[Exercise passage — start]
= Bullet catch =

Stage magic illusion

Dorothy Dietrich (in white) performing her version of the illusion in 1981

The bullet catch is a stage magic illusion in which a magician appears to catch a bullet fired directly at them ⁠— often in the mouth, sometimes in the hand or sometimes caught with other items such as a dinner plate. The bullet catch may also be referred to as the bullet trick, defying the bullets or occasionally the gun trick.

==In performance==
The trick usually involves a gun which is loaded and operated by someone with a knowledge of firearms to convince the audience that no deception is being used. In most instances, the bullet is marked by an audience member so that it can be identified later. Great efforts are usually made to show that the person firing the gun does not come in contact with the person catching the bullet. When magicians Penn & Teller perform the bullet catch, in which each appears to catch a bullet simultaneously shot by the other, a line is drawn down the center of the stage, demonstrating that neither will cross to the other side. When done by Dorothy Dietrich and Ted Annemann, the bullets are purchased by a committee ahead of time, kept under guard until performance time, and the bullets are chosen at random at the time of the performance.
[Exercise passage — finish]
Required actions
#1 According to the bullet catch text, what other names is the illusion sometimes known by?
#2 Continue the bullet catch text from its last sentence.
[Dataset content — start]
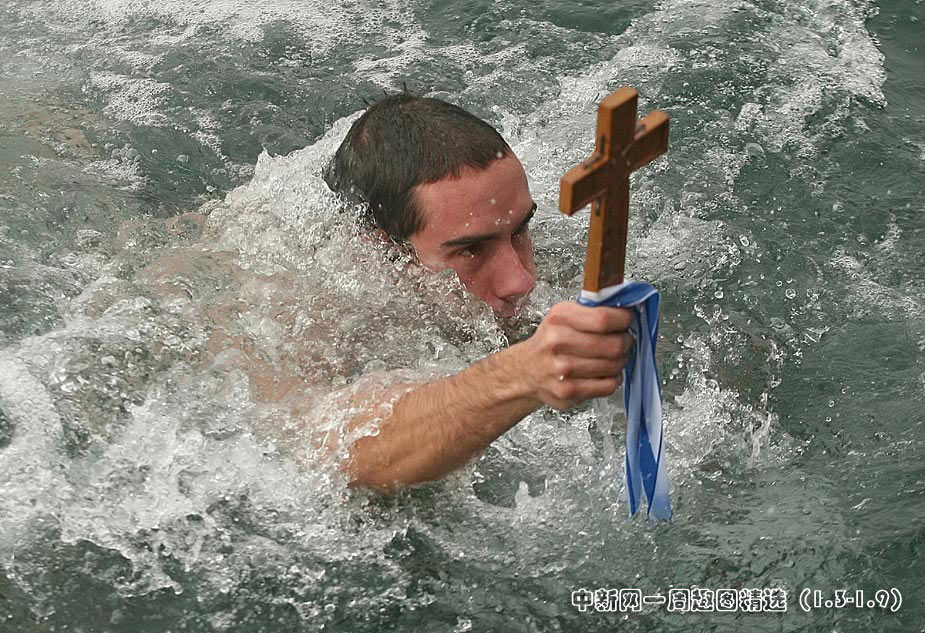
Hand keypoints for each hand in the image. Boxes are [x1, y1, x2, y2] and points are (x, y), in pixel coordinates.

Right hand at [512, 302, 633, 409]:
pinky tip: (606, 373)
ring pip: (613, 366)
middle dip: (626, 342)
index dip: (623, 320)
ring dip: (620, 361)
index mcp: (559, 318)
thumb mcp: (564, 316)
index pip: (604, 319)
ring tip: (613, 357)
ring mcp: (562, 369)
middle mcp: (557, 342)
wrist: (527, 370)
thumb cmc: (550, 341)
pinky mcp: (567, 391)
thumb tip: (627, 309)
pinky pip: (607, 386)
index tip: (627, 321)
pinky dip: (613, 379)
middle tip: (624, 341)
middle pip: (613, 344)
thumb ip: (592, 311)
[Dataset content — finish]
Results by task
#1 The bullet trick, defying the bullets, or occasionally the gun trick.

#2
The gun is then fired through a target—usually a pane of glass, which either shatters or is left with a visible hole—to demonstrate that the gun has actually fired a projectile. The performer catching the bullet usually staggers or collapses, apparently as a result of performing such a feat, and then recovers to produce the bullet, often by spitting it onto a plate or tray.

Historical accounts of the bullet catch describe the bullet being caught in a handkerchief, in a bottle, on a plate, or even on the tip of a sword. In more recent times, magicians such as Dorothy Dietrich (1981), and later Criss Angel (2000s), and David Blaine (2008) have appeared to catch the bullet in a metal cup in their mouth. The guns that Penn & Teller use in their effect are fitted with laser sights to add to the suspense and drama of the trick, and the magicians present the bullets still between their teeth, before removing them from their mouths.

==Method==

As is often the case with magic illusions, there is no single way the bullet catch is performed. The method used varies from performer to performer, and the gun or bullet is rigged in some way. In cases where the bullet is marked by an audience member, the marked bullet is transferred to the performer through sleight-of-hand, or similar markings are made on another bullet by an off-stage assistant, who then transfers it to the performer.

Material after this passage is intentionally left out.